Le personnel qui a participé à la mise en place de ces premières économies continue à prêcher la bonne parole auprès du reste du personnel. Tout le monde se trouve impliqué. Il y a une vraie prise de conscience de l’ensemble du personnel sur les problématiques d’économies d’énergie et aussi sur le fait qu’il ne faut pas « gâcher » comme par exemple avec les fuites en matière d’air comprimé.
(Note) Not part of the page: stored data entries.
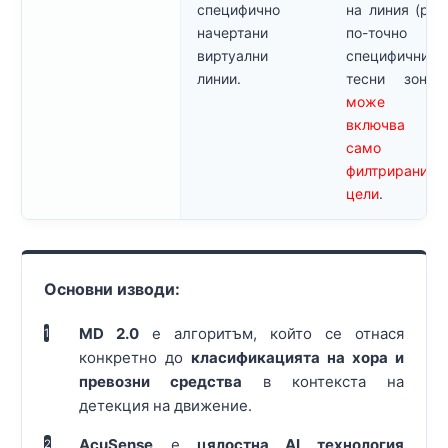
специфично
на линия (раб
начертани
по-точно 
виртуални
специфични
линии.
тесни зони
може 
включва за
само п
филтрирани
цели
.
Основни изводи:
MD 2.0
е алгоритъм, който се отнася
1
конкретно до
класификацията на хора и
превозни средства
в контекста на
детекция на движение.
AcuSense
е
цялостна AI технология
2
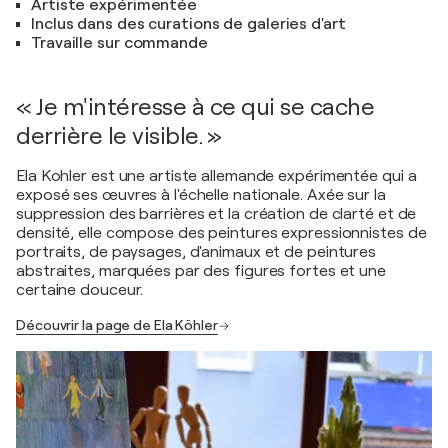
Artiste expérimentée
Inclus dans des curations de galeries d'art
Travaille sur commande
« Je m'intéresse à ce qui se cache
derrière le visible. »
Ela Kohler est une artiste allemande expérimentée qui a
exposé ses œuvres à l'échelle nationale. Axée sur la
suppression des barrières et la création de clarté et de
densité, elle compose des peintures expressionnistes de
portraits, de paysages, d'animaux et de peintures
abstraites, marquées par des figures fortes et une
certaine douceur.
Découvrir la page de Ela Köhler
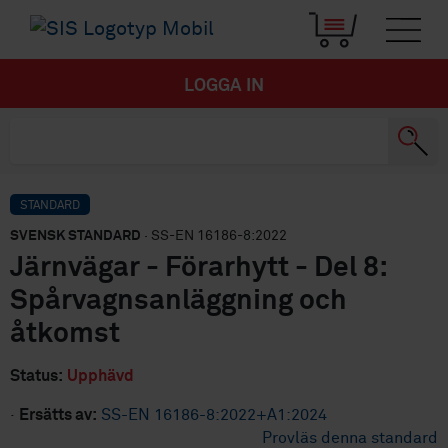
LOGGA IN
STANDARD
SVENSK STANDARD
· SS-EN 16186-8:2022
Järnvägar - Förarhytt - Del 8:
Spårvagnsanläggning och
åtkomst
Status:
Upphävd
·
Ersätts av:
SS-EN 16186-8:2022+A1:2024
Provläs denna standard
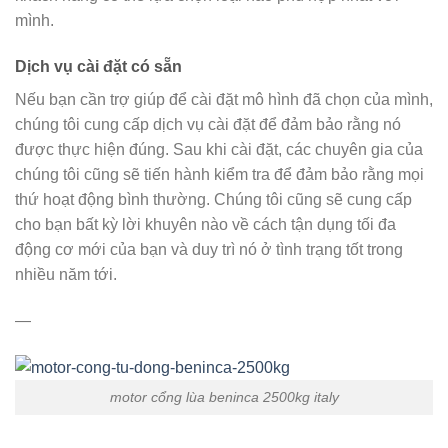
mình.
Dịch vụ cài đặt có sẵn
Nếu bạn cần trợ giúp để cài đặt mô hình đã chọn của mình,
chúng tôi cung cấp dịch vụ cài đặt để đảm bảo rằng nó
được thực hiện đúng. Sau khi cài đặt, các chuyên gia của
chúng tôi cũng sẽ tiến hành kiểm tra để đảm bảo rằng mọi
thứ hoạt động bình thường. Chúng tôi cũng sẽ cung cấp
cho bạn bất kỳ lời khuyên nào về cách tận dụng tối đa
động cơ mới của bạn và duy trì nó ở tình trạng tốt trong
nhiều năm tới.
—
motor cổng lùa beninca 2500kg italy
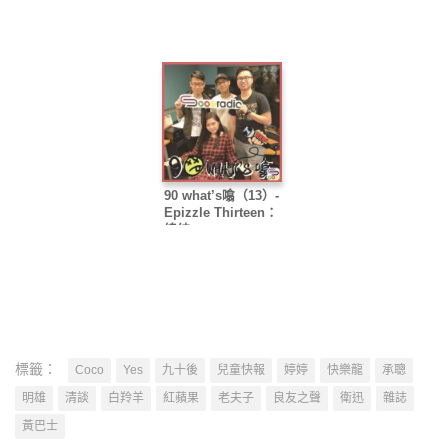
90 what’s噏（13）-
Epizzle Thirteen：
總結
標籤：
Coco
Yes
九十後
兒童快報
婷婷
快樂龍
承聰
明雄
清談
白羚羊
紅蘋果
老夫子
良友之聲
衛迅
雜誌
黃巴士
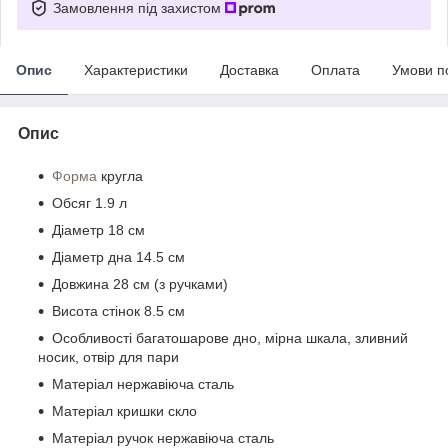
Замовлення під захистом
Опис
Характеристики
Доставка
Оплата
Умови п
Опис
Форма
кругла
Обсяг 1.9 л
Діаметр 18 см
Діаметр дна 14.5 см
Довжина 28 см (з ручками)
Висота стінок 8.5 см
Особливості багатошарове дно, мірна шкала, зливний
носик, отвір для пари
Матеріал нержавіюча сталь
Матеріал кришки скло
Матеріал ручок нержавіюча сталь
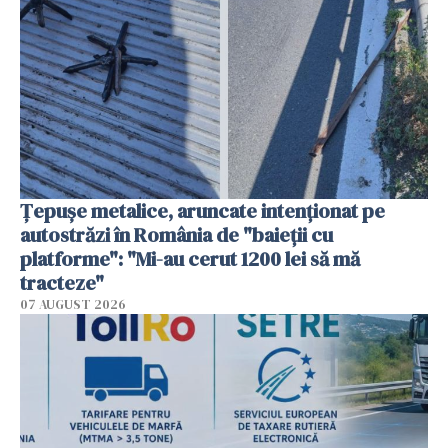
Țepușe metalice, aruncate intenționat pe
autostrăzi în România de "baieții cu
platforme": "Mi-au cerut 1200 lei să mă
tracteze"
07 AUGUST 2026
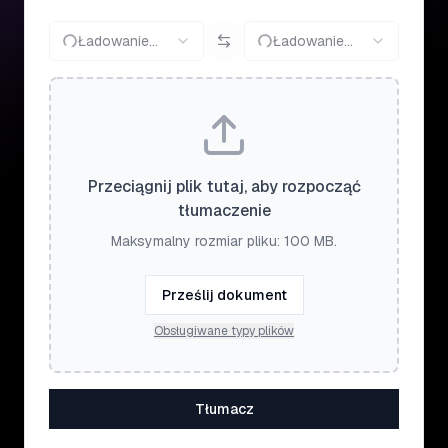
Ładowanie...
Ładowanie...
Przeciągnij plik tutaj, aby rozpocząć
tłumaczenie
Maksymalny rozmiar pliku: 100 MB.
Prześlij dokument
Obsługiwane typy plików
Tłumacz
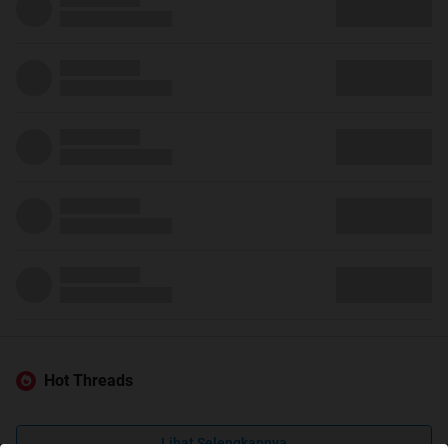
Hot Threads
Lihat Selengkapnya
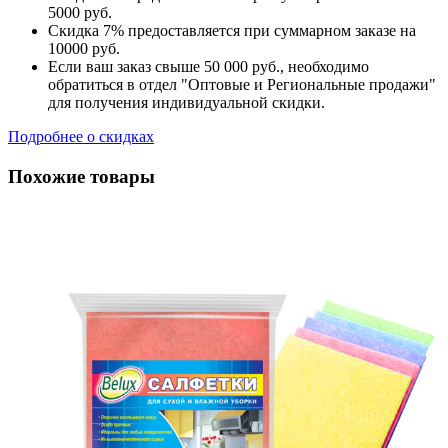
5000 руб.
Скидка 7% предоставляется при суммарном заказе на
10000 руб.
Если ваш заказ свыше 50 000 руб., необходимо
обратиться в отдел "Оптовые и Региональные продажи"
для получения индивидуальной скидки.
Подробнее о скидках
Похожие товары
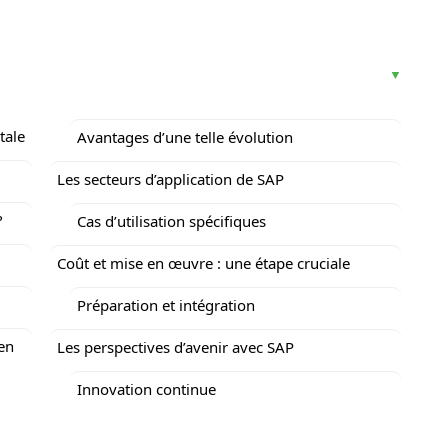
tale
Avantages d’une telle évolution
Les secteurs d’application de SAP
?
Cas d’utilisation spécifiques
Coût et mise en œuvre : une étape cruciale
Préparation et intégration
 en
Les perspectives d’avenir avec SAP
Innovation continue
Les plus anciens de l’entreprise disent : « si on consomme moins d’eau ça coute moins cher à l’entreprise » et les jeunes disent « si on consomme moins d’eau c’est mieux pour la planète ». On va dans le même sens mais avec deux cordes différentes ; on sensibilise de façons différentes, mais tout le monde est sensibilisé et c’est ça l’intérêt.

À terme, je pense que nous ferons la formation PROREFEI puisque toute cette prise de conscience a nourri une autre réflexion : à chaque projet nous nous demandons désormais quelles économies d’énergie sont envisageables et quel est le retour sur investissements.»